Talk:Knowledge graph
This article is rated Start-class on Wikipedia's content assessment scale. It is of interest to the following WikiProjects: | ||||||||||||||||||||||||||||
|
Separated from ontology (information science)
editMarkus Krötzsch, SebastianHellmann, denny -- I started separating this from ontology (information science), would welcome input. – SJ + 23:25, 29 June 2020 (UTC)
This appears to be a WP:Broad-concept article, not an ambiguous term. There is no other meaning for "knowledge graph" than the one used here, thus no need for a disambiguation page. But perhaps Knowledge Graph should be moved to Google Knowledge Graph. I'm confused about Wikidata. The lead of that article says it's a knowledge base, not a knowledge graph. I guess it's both as apparently a knowledge graph is a specific type of knowledge base. In that case the Wikidata lead should define it by the more specific term. – wbm1058 (talk) 15:08, 30 June 2020 (UTC)

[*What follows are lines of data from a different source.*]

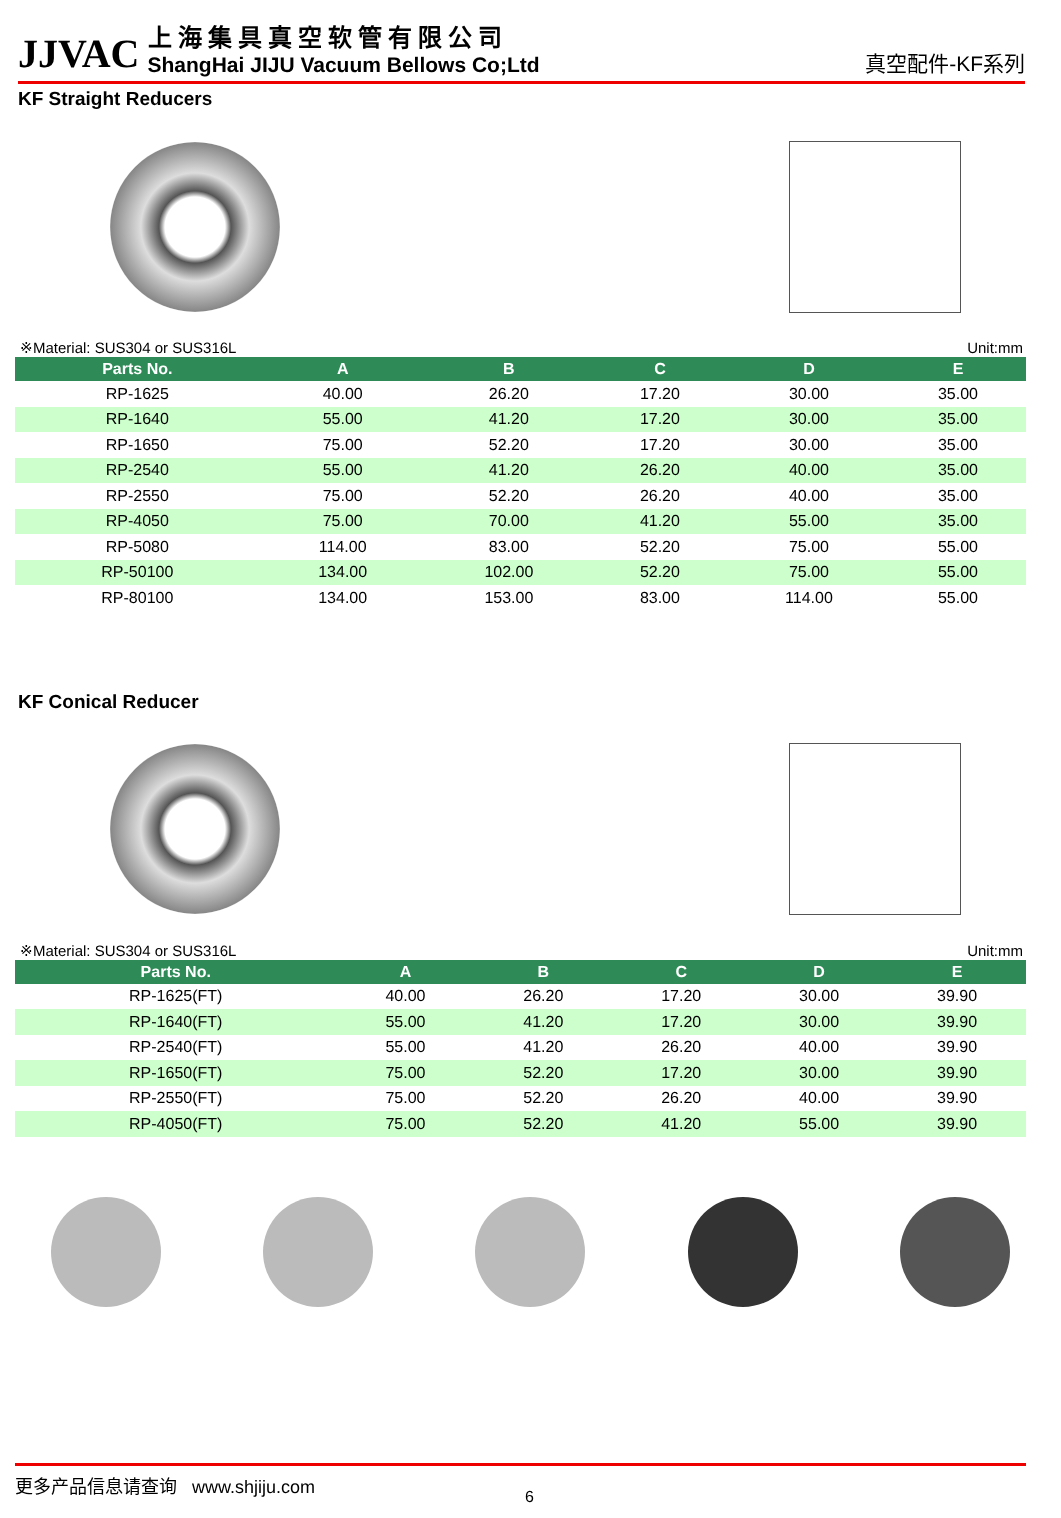JJVAC
上海集具真空软管有限公司
ShangHai JIJU Vacuum Bellows Co;Ltd
真空配件-KF系列
KF Straight Reducers
※Material: SUS304 or SUS316L Unit:mm
| Parts No. | A | B | C | D | E |
| --- | --- | --- | --- | --- | --- |
| RP-1625 | 40.00 | 26.20 | 17.20 | 30.00 | 35.00 |
| RP-1640 | 55.00 | 41.20 | 17.20 | 30.00 | 35.00 |
| RP-1650 | 75.00 | 52.20 | 17.20 | 30.00 | 35.00 |
| RP-2540 | 55.00 | 41.20 | 26.20 | 40.00 | 35.00 |
| RP-2550 | 75.00 | 52.20 | 26.20 | 40.00 | 35.00 |
| RP-4050 | 75.00 | 70.00 | 41.20 | 55.00 | 35.00 |
| RP-5080 | 114.00 | 83.00 | 52.20 | 75.00 | 55.00 |
| RP-50100 | 134.00 | 102.00 | 52.20 | 75.00 | 55.00 |
| RP-80100 | 134.00 | 153.00 | 83.00 | 114.00 | 55.00 |
KF Conical Reducer
※Material: SUS304 or SUS316L Unit:mm
| Parts No. | A | B | C | D | E |
| --- | --- | --- | --- | --- | --- |
| RP-1625(FT) | 40.00 | 26.20 | 17.20 | 30.00 | 39.90 |
| RP-1640(FT) | 55.00 | 41.20 | 17.20 | 30.00 | 39.90 |
| RP-2540(FT) | 55.00 | 41.20 | 26.20 | 40.00 | 39.90 |
| RP-1650(FT) | 75.00 | 52.20 | 17.20 | 30.00 | 39.90 |
| RP-2550(FT) | 75.00 | 52.20 | 26.20 | 40.00 | 39.90 |
| RP-4050(FT) | 75.00 | 52.20 | 41.20 | 55.00 | 39.90 |
更多产品信息请查询 www.shjiju.com
6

- That makes sense, thanks. – SJ + 18:17, 1 July 2020 (UTC)
- Most of the experts including the recently elected TOP 10 most influential scholars in knowledge engineering, were mostly using 'knowledge base' for the newly developing large knowledge graphs. Few were already using 'knowledge graph'. The first reason is that knowledge base is the general hypernym. The second reason IMHO was that we stored the knowledge graphs in relational databases for the lack of genuine graph dbs (hundreds of these exist today): DBpedia was stored in mysql at first, then moved to Virtuoso in 2008, which still uses a rel db as SPARQL and SQL have a similar algebra. Wikidata still stores everything in a relational database, but its definitely a graph model. Technically, I would consider knowledge base too general now. The 2011 Google campaign popularized the term and it specifically refers to Knowledge Bases that use a graph model. I find the article here well written. I second wbm1058 opinion not to have Knowledge Graph disambiguation page as it is quite well defined here now as a WP:Broad-concept article . SebastianHellmann (talk) 21:46, 17 September 2020 (UTC)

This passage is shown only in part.